Life is short and perilous — and not only for seafarers. The rich and the mighty may seem to live it up, but life is no less complicated for them. William Shakespeare undertood this truth all too well. His plays and sonnets provide a wide spectrum of thoughts about life as well as human nature. Other writers may have expressed similar ideas. The difference is that Shakespeare used language with such power and originality that we suddenly see reality with new eyes and start to understand.
O excellent! I love long life better than figs.
— Antony and Cleopatra, Act I, scene 2
I bear a charmed life.
— Macbeth, Act V, scene 8
All the world’s a stage,
And all the men and women merely players:
They have their exits and their entrances;
And one man in his time plays many parts,
His acts being seven ages.
— As You Like It, Act 2, scene 7
When we are born, we cry, that we are come
To this great stage of fools.
— King Lear, Act IV, scene 6
Some are born great, some achieve greatness, and some have greatness thrust upon ’em. Thy Fates open their hands. Let thy blood and spirit embrace them.
— Twelfth Night, Act 2, scene 5
The web of our life is of a mingled yarn, good and ill together: our virtues would be proud, if our faults whipped them not; and our crimes would despair, if they were not cherished by our virtues.
— All’s Well That Ends Well, Act IV, scene 3
Life is a shuttle.
— Merry Wives of Windsor, Act V, scene 1
We are such stuff as dreams are made on, and our little life is rounded with a sleep.
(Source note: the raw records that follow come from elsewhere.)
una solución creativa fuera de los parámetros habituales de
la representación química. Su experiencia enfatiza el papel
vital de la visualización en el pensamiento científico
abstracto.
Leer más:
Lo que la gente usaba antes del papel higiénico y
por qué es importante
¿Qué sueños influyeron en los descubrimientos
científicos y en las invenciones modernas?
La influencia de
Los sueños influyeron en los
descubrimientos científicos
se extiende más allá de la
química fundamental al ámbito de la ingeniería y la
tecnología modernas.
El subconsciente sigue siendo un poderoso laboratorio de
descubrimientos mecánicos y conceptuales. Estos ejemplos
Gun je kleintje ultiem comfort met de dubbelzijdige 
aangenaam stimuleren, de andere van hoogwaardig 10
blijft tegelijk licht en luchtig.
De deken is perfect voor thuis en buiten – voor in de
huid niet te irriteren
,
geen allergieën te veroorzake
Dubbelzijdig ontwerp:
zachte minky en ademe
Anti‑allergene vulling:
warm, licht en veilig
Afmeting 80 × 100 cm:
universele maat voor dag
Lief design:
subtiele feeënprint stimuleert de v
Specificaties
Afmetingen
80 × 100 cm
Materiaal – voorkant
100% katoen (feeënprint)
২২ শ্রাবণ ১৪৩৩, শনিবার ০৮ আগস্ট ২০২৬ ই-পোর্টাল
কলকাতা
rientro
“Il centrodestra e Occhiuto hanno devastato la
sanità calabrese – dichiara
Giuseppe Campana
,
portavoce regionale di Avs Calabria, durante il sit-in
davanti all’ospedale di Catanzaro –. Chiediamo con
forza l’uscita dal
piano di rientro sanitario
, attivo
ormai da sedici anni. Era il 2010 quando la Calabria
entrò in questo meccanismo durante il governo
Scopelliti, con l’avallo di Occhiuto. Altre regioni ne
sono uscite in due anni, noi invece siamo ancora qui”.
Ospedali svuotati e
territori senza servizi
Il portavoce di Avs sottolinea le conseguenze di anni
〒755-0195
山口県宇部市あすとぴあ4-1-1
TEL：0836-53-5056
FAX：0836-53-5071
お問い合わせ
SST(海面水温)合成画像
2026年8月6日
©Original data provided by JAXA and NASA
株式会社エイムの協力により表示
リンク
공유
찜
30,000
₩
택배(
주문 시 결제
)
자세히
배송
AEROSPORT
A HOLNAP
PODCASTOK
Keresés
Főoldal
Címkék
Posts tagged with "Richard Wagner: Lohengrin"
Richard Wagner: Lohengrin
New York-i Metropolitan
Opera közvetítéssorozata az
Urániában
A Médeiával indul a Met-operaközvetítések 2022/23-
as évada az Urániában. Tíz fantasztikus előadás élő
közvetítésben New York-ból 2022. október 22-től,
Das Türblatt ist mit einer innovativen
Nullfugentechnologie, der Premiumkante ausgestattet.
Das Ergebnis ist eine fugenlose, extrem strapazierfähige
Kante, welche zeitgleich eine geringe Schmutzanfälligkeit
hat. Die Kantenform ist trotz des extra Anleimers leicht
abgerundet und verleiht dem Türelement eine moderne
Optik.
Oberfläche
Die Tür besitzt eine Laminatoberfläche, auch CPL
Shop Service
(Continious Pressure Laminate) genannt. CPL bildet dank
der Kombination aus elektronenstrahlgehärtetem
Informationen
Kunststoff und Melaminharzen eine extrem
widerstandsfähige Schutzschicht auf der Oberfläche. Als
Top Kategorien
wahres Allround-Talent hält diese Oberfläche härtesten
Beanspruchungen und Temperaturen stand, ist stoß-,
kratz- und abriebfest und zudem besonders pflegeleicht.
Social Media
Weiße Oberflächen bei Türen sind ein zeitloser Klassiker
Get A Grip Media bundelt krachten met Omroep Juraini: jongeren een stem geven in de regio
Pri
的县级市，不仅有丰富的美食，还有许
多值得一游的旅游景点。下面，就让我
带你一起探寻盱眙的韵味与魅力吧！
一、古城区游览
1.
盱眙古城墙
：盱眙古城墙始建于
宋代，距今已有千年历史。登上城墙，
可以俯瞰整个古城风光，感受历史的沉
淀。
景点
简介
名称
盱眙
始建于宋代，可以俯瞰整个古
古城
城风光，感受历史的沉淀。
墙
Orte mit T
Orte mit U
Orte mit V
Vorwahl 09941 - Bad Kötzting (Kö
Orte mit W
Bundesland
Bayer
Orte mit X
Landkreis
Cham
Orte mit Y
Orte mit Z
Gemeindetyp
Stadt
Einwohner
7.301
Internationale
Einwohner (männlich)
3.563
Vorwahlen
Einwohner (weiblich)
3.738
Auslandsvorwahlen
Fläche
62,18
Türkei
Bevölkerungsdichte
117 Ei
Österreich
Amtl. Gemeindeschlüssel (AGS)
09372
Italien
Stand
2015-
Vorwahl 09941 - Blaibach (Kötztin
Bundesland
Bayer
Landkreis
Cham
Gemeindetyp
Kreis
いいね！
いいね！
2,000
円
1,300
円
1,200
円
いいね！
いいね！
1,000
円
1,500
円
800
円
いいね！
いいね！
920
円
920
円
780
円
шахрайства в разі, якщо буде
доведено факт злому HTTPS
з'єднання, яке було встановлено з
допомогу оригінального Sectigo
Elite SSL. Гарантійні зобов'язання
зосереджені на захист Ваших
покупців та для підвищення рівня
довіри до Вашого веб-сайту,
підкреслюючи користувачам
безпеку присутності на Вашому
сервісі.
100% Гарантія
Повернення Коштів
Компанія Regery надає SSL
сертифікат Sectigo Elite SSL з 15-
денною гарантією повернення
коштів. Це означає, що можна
— The Tempest, Act 4, Scene 1
To be, or not to be,—that is the question:
Whether ’tis nobler in the mind to suffer
The slings and arrows of outrageous fortune,
Or to take arms against a sea of troubles,
And by opposing end them?
— Hamlet, Act III, scene 1
No longer mourn for me when I am dead
Than you shall hear the surly sullen bell
Give warning to the world that I am fled
From this vile world with vilest worms to dwell:
Nay, if you read this line, remember not
The hand that writ it, for I love you so,
That I in your sweet thoughts would be forgot,
If thinking on me then should make you woe.
O! if, I say, you look upon this verse,
When I perhaps compounded am with clay,
Do not so much as my poor name rehearse;
But let your love even with my life decay;
Lest the wise world should look into your moan,
And mock you with me after I am gone.